## Your task
Lift out, unaltered, the lines of the material below between the line holding "sideboard: present [220,274,532,506]" and the line holding "fruit basket: none", counting both.

## Given data

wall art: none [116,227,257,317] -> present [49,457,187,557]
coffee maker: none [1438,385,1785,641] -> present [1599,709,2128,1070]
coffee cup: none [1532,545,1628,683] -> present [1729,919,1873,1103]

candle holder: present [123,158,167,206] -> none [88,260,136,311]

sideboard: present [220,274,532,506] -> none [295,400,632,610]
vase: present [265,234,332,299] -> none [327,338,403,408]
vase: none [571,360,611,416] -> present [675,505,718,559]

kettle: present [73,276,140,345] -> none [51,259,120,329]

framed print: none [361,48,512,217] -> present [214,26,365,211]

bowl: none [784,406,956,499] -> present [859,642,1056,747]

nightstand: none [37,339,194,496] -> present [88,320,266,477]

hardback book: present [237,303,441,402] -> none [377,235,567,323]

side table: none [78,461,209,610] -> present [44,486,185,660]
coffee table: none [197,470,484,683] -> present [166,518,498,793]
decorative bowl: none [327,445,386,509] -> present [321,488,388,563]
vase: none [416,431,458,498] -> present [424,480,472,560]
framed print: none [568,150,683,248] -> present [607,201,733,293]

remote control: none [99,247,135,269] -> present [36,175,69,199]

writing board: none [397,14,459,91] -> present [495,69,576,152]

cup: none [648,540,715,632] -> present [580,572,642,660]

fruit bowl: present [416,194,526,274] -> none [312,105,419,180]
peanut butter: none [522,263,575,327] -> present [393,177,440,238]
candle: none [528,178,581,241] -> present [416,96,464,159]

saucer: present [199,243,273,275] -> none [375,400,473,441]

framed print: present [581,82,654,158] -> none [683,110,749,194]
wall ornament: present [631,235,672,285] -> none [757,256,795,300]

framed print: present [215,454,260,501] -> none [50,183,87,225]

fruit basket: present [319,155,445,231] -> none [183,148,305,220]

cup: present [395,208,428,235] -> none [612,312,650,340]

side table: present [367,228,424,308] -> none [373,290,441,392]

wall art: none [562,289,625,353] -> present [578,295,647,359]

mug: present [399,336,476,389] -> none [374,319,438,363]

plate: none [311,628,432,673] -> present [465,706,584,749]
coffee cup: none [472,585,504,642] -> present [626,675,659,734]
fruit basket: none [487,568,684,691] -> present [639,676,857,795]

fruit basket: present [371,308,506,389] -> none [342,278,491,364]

## Result for this exercise
sideboard: present [220,274,532,506] -> none [295,400,632,610]
vase: present [265,234,332,299] -> none [327,338,403,408]
vase: none [571,360,611,416] -> present [675,505,718,559]

kettle: present [73,276,140,345] -> none [51,259,120,329]

framed print: none [361,48,512,217] -> present [214,26,365,211]

bowl: none [784,406,956,499] -> present [859,642,1056,747]

nightstand: none [37,339,194,496] -> present [88,320,266,477]

hardback book: present [237,303,441,402] -> none [377,235,567,323]

side table: none [78,461,209,610] -> present [44,486,185,660]
coffee table: none [197,470,484,683] -> present [166,518,498,793]
decorative bowl: none [327,445,386,509] -> present [321,488,388,563]
vase: none [416,431,458,498] -> present [424,480,472,560]
framed print: none [568,150,683,248] -> present [607,201,733,293]

remote control: none [99,247,135,269] -> present [36,175,69,199]

writing board: none [397,14,459,91] -> present [495,69,576,152]

cup: none [648,540,715,632] -> present [580,572,642,660]

fruit bowl: present [416,194,526,274] -> none [312,105,419,180]
peanut butter: none [522,263,575,327] -> present [393,177,440,238]
candle: none [528,178,581,241] -> present [416,96,464,159]

saucer: present [199,243,273,275] -> none [375,400,473,441]

framed print: present [581,82,654,158] -> none [683,110,749,194]
wall ornament: present [631,235,672,285] -> none [757,256,795,300]

framed print: present [215,454,260,501] -> none [50,183,87,225]

fruit basket: present [319,155,445,231] -> none [183,148,305,220]

cup: present [395,208,428,235] -> none [612,312,650,340]

side table: present [367,228,424,308] -> none [373,290,441,392]

wall art: none [562,289,625,353] -> present [578,295,647,359]

mug: present [399,336,476,389] -> none [374,319,438,363]

plate: none [311,628,432,673] -> present [465,706,584,749]
coffee cup: none [472,585,504,642] -> present [626,675,659,734]
fruit basket: none [487,568,684,691] -> present [639,676,857,795]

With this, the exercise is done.